New book Protest Tautohetohe: Objects of Resistance, Persistence and Defiance explores our history of protest through objects symbolising the power and lasting legacy of activism in New Zealand.
From Hone Heke cutting down the flagpole to the 1981 Springbok tour protests, New Zealand has always been a country of activists. Movements led by Māori, by women and by children continue to shape New Zealand’s community and policy, and have made us world leaders in areas like women’s suffrage. A collection of objects become the markers of every movement, and Stephanie Gibson, Matariki Williams and Puawai Cairns have collated some of the most important, most beautiful and most confronting of these into Protest Tautohetohe, an illustrated history of protest and activism in Aotearoa.
Gibson and Williams (Tūhoe, Ngāti Hauiti, Taranaki, Ngāti Whakaue) spoke about four objects in the book and their significance to Aotearoa’s rebellious history.
Stump from a flagstaff cut down by Hone Heke, 1840
Williams: He’s deliberately taking aim at a symbol of power… Māori saw quite quickly how Pākehā were using flags in terms of showing their dominance over the land. We know flags are raised to show authority, so you will see with some of the early religious movements that flags also became a way of saying ‘this area is Paimārire.’ It’s an action to say no, you do not have authority in this area. Your symbol of authority? We will cut it down.
Even though he is using an axe I would still see this protest as non-violent. It’s not against people and at the same time there were wars going on which were inflicting violence on people. Taking to a flagstaff is taking to the symbolism that they’re trying to impose. It was never explicitly linked to the action that is also covered in the book with Mike Smith [felling the tree on] One Tree Hill. He did that because it was a symbol of a new power asserting itself in this landscape…
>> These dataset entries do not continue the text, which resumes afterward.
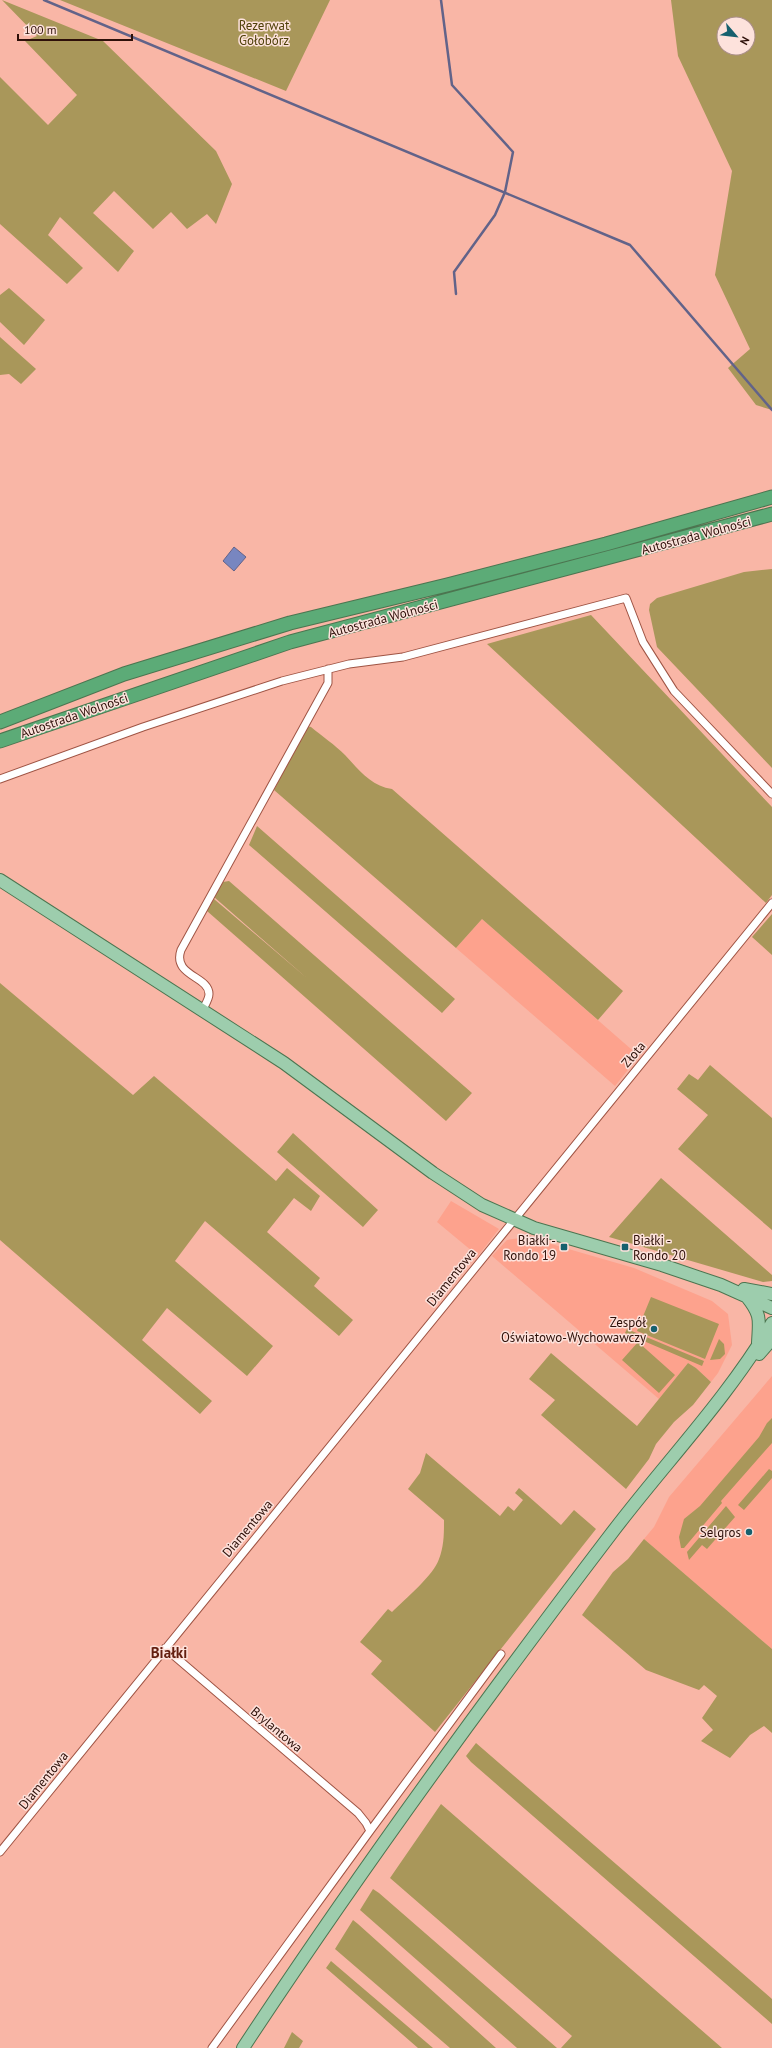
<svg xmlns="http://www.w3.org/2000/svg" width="772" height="2048" viewBox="0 0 772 2048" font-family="'PT Sans',sans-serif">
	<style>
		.built { fill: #fda28d }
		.green { fill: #a9975a; fill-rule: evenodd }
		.water { fill: #7886c0; stroke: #626389 }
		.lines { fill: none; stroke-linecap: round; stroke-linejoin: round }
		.stream { stroke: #626389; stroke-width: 2.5 }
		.street-casing { stroke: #9f5444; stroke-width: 9 }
		.primary-casing { stroke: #4c7550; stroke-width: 14 }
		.highway-casing { stroke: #4c7550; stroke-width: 15 }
		.street { stroke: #fff; stroke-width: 7 }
		.primary { stroke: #9dcdad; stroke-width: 12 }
		.highway { stroke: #5cab77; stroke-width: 13 }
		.poi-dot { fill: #16606e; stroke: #fde2dc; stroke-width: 1.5 }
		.labels { text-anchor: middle; stroke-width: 3; stroke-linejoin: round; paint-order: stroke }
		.park-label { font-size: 13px; fill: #4f4009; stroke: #fde2dc }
		.street-label { font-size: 13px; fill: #2e1009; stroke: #fde2dc }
		.poi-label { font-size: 13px; fill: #2e1009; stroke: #fde2dc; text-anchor: end }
		.quarter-label { font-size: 15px; font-weight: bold; fill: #631e0f; stroke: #fde2dc }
	</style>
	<rect width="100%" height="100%" fill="#f9b6a6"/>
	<path class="built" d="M482 919 639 1056 615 1086 456 948Z
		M451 1201 499 1229 478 1256 437 1222Z
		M527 1237 634 1268 712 1301 728 1314 732 1345 718 1373 711 1382 696 1368 688 1363 659 1399 492 1256 507 1240Z
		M772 1376V1649L644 1539 654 1527 669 1497Z"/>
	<path class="green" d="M2 0 103 41 216 151 232 184 216 224 207 214 187 229 171 212 153 229 114 191 93 213 134 251 118 272 60 217 48 235 83 268 67 284 0 224V77L48 125 77 95 25 41 37 36Z
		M60 0H330L286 91Z
		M671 0H772V410L756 405 728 368 750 349 715 275 732 171 678 56ZM724 24H748V48H724Z
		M9 288 45 320 24 345 0 322V295Z
		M0 337 36 369 21 384 9 374 0 375Z
		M772 569V768L657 647 649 610 650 604 657 598 744 572Z
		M591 615 772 807V895L766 903 487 644Z
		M306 726 311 727C322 736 335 745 345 755 359 770 371 786 392 789L623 991 598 1020 482 919 456 948 274 790Z
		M257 826 455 999 442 1013 249 845Z
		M229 881 472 1093 446 1121 207 911 214 899 308 979 214 897 223 882Z
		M772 914V955L752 937Z
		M0 983 133 1095 154 1076 276 1181 287 1168 320 1196 311 1211 294 1198 267 1232 320 1278 314 1286 353 1320 339 1336 205 1221 175 1261 273 1346 247 1376 167 1308 142 1340 212 1401 200 1414 0 1240Z
		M710 1065 772 1118V1230L678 1149 708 1115 677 1089 689 1074 698 1080Z
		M293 1133 378 1210 363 1227 277 1152Z
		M661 1178 772 1275V1281L763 1282 609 1237Z
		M651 1297 719 1324 705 1359 637 1331Z
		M627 1329 704 1361 702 1366 625 1333Z
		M719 1339 724 1344 725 1354 720 1359 710 1360Z
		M638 1342 675 1375 659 1393 622 1360Z
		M551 1353 637 1426 688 1363 696 1368 711 1382 693 1405 674 1422 656 1444 649 1459 626 1489 541 1415 555 1400 529 1379Z
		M772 1418V1443L721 1501 722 1503 684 1548H681L679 1537 684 1519 700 1506 759 1437 767 1423Z
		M426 1453 500 1516 508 1506 514 1511 523 1500 515 1493 519 1488 561 1525 574 1510 596 1529 435 1732 371 1674 382 1661 360 1642 388 1609 392 1612C405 1599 434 1575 439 1559 444 1546 444 1534 444 1520L408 1489 420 1473Z
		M769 1469 772 1471V1478L744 1510 738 1505Z
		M726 1506 735 1517 707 1549 702 1545 689 1560 687 1552Z
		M644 1539 772 1649V1733L764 1726 750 1735 730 1758 701 1741 713 1730 702 1718 717 1696 704 1685 699 1690 646 1670 582 1615 613 1572 628 1559Z
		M476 1743 772 1999V2024L471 1762 466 1756Z
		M441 1804 722 2048H561L572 2036 390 1878Z
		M373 1889 379 1893 557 2048H517L360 1910Z
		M353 1920 358 1924 496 2048H450L335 1949Z
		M331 1961 433 2048H418L326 1968Z
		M292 2032 303 2041 299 2048H284Z"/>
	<path class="water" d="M234 547 246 557 234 571 223 561Z"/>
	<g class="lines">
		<path class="stream" d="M44 0 630 245 772 410
			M441 0 452 85 513 152 505 192 495 215 454 272 456 294"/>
		<defs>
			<path id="street" d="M0 779 143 727 282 681 349 664 403 657 626 598 643 642 674 691 772 794
				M203 1009C205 1005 209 999 209 994 209 976 172 976 181 950L328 683V669
				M165 1648 358 1813 366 1823 370 1831 212 2048
				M370 1831 501 1654
				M0 1852 772 903"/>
			<path id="primary" d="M0 880 284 1063 433 1173 482 1205 534 1228 662 1265 721 1285 772 1308
				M744 1289 772 1294
				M747 1297C762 1316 759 1320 758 1343
				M759 1354 772 1339
				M243 2048C359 1872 483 1702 611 1534 664 1464 727 1399 772 1323"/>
			<path id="highway" d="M0 722 124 674 290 623 447 585 606 544 772 497
				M0 741 290 642 772 514"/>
		</defs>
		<use href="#street" class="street-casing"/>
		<use href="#primary" class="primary-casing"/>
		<use href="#highway" class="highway-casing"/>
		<use href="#street" class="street"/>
		<use href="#primary" class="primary"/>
		<use href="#highway" class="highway"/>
	</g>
	<g class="poi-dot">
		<rect x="560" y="1243" width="8" height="8" rx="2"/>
		<rect x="621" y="1243" width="8" height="8" rx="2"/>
		<circle cx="654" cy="1329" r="4"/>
		<circle cx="749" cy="1532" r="4"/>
	</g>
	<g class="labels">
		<g class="park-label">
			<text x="264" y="30">Rezerwat<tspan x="264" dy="15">Gołobórz</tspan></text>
		</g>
		<g class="street-label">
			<text transform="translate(696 535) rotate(-15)" y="5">Autostrada Wolności</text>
			<text transform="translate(383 618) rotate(-15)" y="5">Autostrada Wolności</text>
			<text transform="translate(74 715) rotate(-19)" y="5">Autostrada Wolności</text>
			<text transform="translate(633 1054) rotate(-50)" y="5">Złota</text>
			<text transform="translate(451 1277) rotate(-51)" y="5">Diamentowa</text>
			<text transform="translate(247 1528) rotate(-50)" y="5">Diamentowa</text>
			<text transform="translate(277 1729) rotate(40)" y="5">Brylantowa</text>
			<text transform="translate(43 1780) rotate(-51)" y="5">Diamentowa</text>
		</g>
		<g class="poi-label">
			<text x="556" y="1245">Białki -<tspan x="556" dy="15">Rondo 19</tspan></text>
			<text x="633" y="1245" text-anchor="start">Białki -<tspan x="633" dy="15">Rondo 20</tspan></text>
			<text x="646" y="1327">Zespół<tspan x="646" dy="15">Oświatowo-Wychowawczy</tspan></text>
			<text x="741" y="1537">Selgros</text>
		</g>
		<g class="quarter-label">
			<text x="169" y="1658">Białki</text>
		</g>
	</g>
	<g transform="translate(736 36) rotate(118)"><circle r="19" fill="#fde2dc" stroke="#aa8e88"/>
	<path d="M0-3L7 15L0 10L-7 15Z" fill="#16606e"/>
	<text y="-6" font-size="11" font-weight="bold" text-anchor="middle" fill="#2e1009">N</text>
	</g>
	<path d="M18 34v6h114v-6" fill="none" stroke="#2e1009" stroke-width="2"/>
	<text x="24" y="34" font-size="12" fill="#2e1009" stroke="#fde2dc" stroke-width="3" paint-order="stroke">100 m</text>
</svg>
It was another response or resistance against a further oppressive law that’s been imposed on the country, which is the Crown determining the rules for how Treaty settlements can play out into the future, which is a further infliction of their power.
Woman’s Suffrage Petition, 1893
Williams: It was incredibly physical and it required probably thousands of hours of physical labour. You had to be able to get around territories, knock on doors, staff tables in the street, and it was all very time consuming. It was a very community-based and social form of protest but took a lot of effort, thousands of hours.
Gibson: It was a very convincing result, physically. The book is about the material culture of protest, so the suffrage petition of 1893 is a beautiful, convincing piece of material culture. There was so much energy put into those pieces of paper in the way that they were all glued together and wound around a broom handle, which I always thought was ironic.
The object itself has so much presence. It’s a very important material object about effort and belief and passion and determination and the object is the focus of that and it’s incredibly powerful. An online petition, it’s digital, you can’t feel the weight of it. Even if it’s got a million signatures you still couldn’t feel that weight.
‘My Old Man’s an All Black!’, 1960
Gibson: The Howard Morrison Quartet was hugely popular, everybody loved them and that was a Māori band. It was very clever of them to pick up on repurposing an already famous song, ‘My Old Man’s a Dustman’, which was popular anyway, and they repurposed it very cutting, biting lyrics, but it’s sung so fast and so happily that you probably, at first hearing, don’t realise how barbed it is.
Williams: That’s how music is used as well, getting music into those spaces because singers are popular or beloved and so all of a sudden the music is on the airwaves or they’re playing live. I was listening to a podcast and they were playing Billie Holiday’s ‘Strange Fruit’, she was singing to white audiences. Nina Simone, when she sang ‘Mississippi Goddam’, [her first civil rights song], she was singing to the same [white] audiences as she was singing her other songs. You get hit with these lyrics that hopefully tell people how they are complicit or how they’re supporting something that is very oppressive and racist.
School Strike for Climate sign, 2019
Gibson: There seems to be at the moment a particular zeitgeist and it’s driven by young people, which has been a really exciting thing to see how well mobilised young people have been over the last few years. They’re actually creating that movement and getting people out onto the street on certain days. What we’re seeing is very well-organised, very mature people leading those experiences and those events.
They are picking up the baton from earlier protest movements that worried about the climate and worried about the planet and a long history of environmental protest in this country. They’re taking the torch forward.
It also seems very inclusive. People are being very inspired to join in and it’s not just young people. People are coming together and it’s been a catalyst for this intergenerational stuff, people are taking their children along.
Williams: When we went along to the School Strike for Climate, the amount of people who would stop and talk to each other because of the signs, they spark a cool conversation… It creates this other level of community beyond the purpose that you’re out there marching for, and provides a bit of comic relief, as well.
Gibson: And it also catches the eyes of media, so people need to be quite savvy when they’re out there marching, you need to be documented for posterity by the media, so the better and funnier the sign the more likely you are to catch their eyes. I think that’s really important.
Protest Tautohetohe: Objects of Resistance, Persistence and Defiance is on sale now.